Web Hosting on Your Phone

IoT Technology

Planning on setting up a small and simple website? Nowadays, it is easy to get cheap web hosting, but for the more tech-minded and those who don’t mind a bit of tech DIY and coding, there is a super low cost and low memory solution – hosting your website on your Android device by turning it into a server.

There is so much that can be done with our Smartphones and now you can run it as a web server. Small websites do not require bundles of storage space and if your website receives low page views, it makes sense to save your money. Servers can be created on a phone you no longer use or even one you use day today. 

IoT Technology

In this guide, we will go through the steps you need to take to turn your phone into an active web server. If DIY web hosting doesn’t feel right for you, we recommend checking out Hosting Foundry, where you can find the best web hosting solution for your website. 

This guide is compatible with Android devices and you will need to download the Tiny Web Server app from the Google Play Store. There are various server software apps out there that can be used to set up your mobile server, but the Tiny Web is well known and comes highly recommended. 

Step-by-Step Overview

We have broken down this guide into steps so you know what to expect before you get started, some of the steps are optional, as in they are not necessary but can be done to customize your web pages. 

400;”>Download the Tiny Web App

Explore the Tiny Web Settings and customize it if needed. 

Create your index.html file and upload it to your Android phone. 

Run the server on the Tiny Web App

Add your CSS custom code (optional) 

Link a URL (optional) 

Explore your settings 

Once you have downloaded the Tiny Web app, you will be able to change the server path, this tool is where users can create a directory in which they will store their web files. You can also choose a default charset if your site is not in English, and you can choose a server port. Nevertheless, the great thing about Tiny Web is that it allows users to access files remotely, so if both your PC and phone are on the same network, you will be able to access your phone’s storage/file easily from your PC.  

Set up your Index File 

In its simplicity, Tiny Web’s server app does not offer a configuration option so users cannot set an index.html file as the default, but this is a small issue in comparison to the app’s ease of use.
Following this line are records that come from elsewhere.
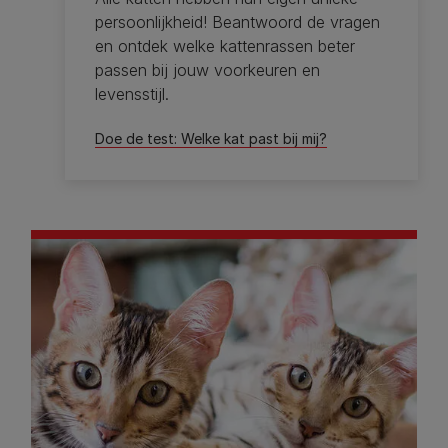
persoonlijkheid! Beantwoord de vragen
en ontdek welke kattenrassen beter
passen bij jouw voorkeuren en
levensstijl.
Doe de test: Welke kat past bij mij?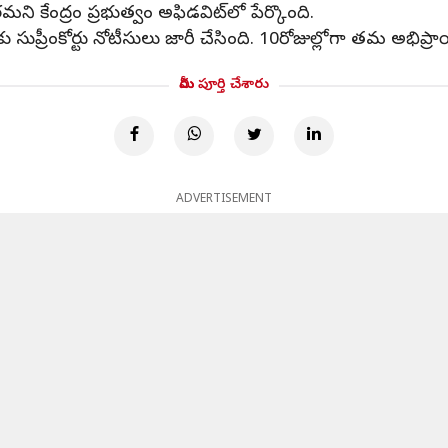
మని కేంద్రం ప్రభుత్వం అఫిడవిట్‌లో పేర్కొంది.
లకు సుప్రీంకోర్టు నోటీసులు జారీ చేసింది. 10రోజుల్లోగా తమ అభి
మీరు పూర్తి చేశారు
ADVERTISEMENT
Instead, you will need to create an index.html file and upload it to a specified folder. The index.html file can be created using a text editor like Notepad++ on your desktop or phone. 

Using the Android file manager, copy the index.html file into your preferred directory on your phone and move the file to /storage/emulated/0. 
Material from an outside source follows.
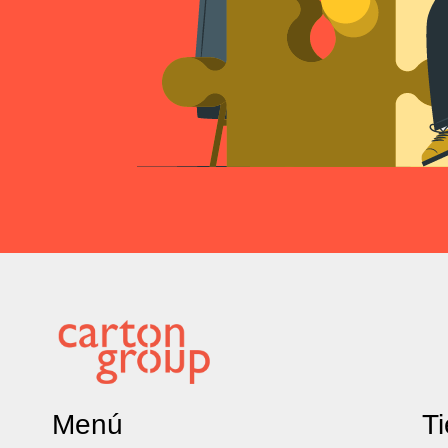
Menú
T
When using a USB to copy the file over to your phone, you will need to choose the file manager and access your phone’s storage. Once there you will see that the default location is the emulated sub-directory, this is where you will add your HTML file. Once you’ve done that, safely disconnect your device and head back to the Tiny Web Server app. 

In the Tiny Web App, click Start Server. In your browser, go to the default URL and add /index.html to the end. And that’s it! You have now completed your index.html file set up and turned your phone on a web server. 

Get Creative with CSS 

Your website will start off rather simple, however, by adding custom code you can transform your site into something slick and stylish. 

Linking to a URL

To link your website to a URL, you can use a DNS update client like the No-IP.com app in conjunction with the Tiny Web. By linking your devices’ IP address to a dedicated URL, devices outside of your network will be able to view the webpages on your server. 

That’s all there is to it. A simple solution to cutting down your hosting costs with just your phone. If your website is basic and you don’t expect a lot of traffic, why not have a go at turning your phone into a server and host your website on it. Save your money, save your storage.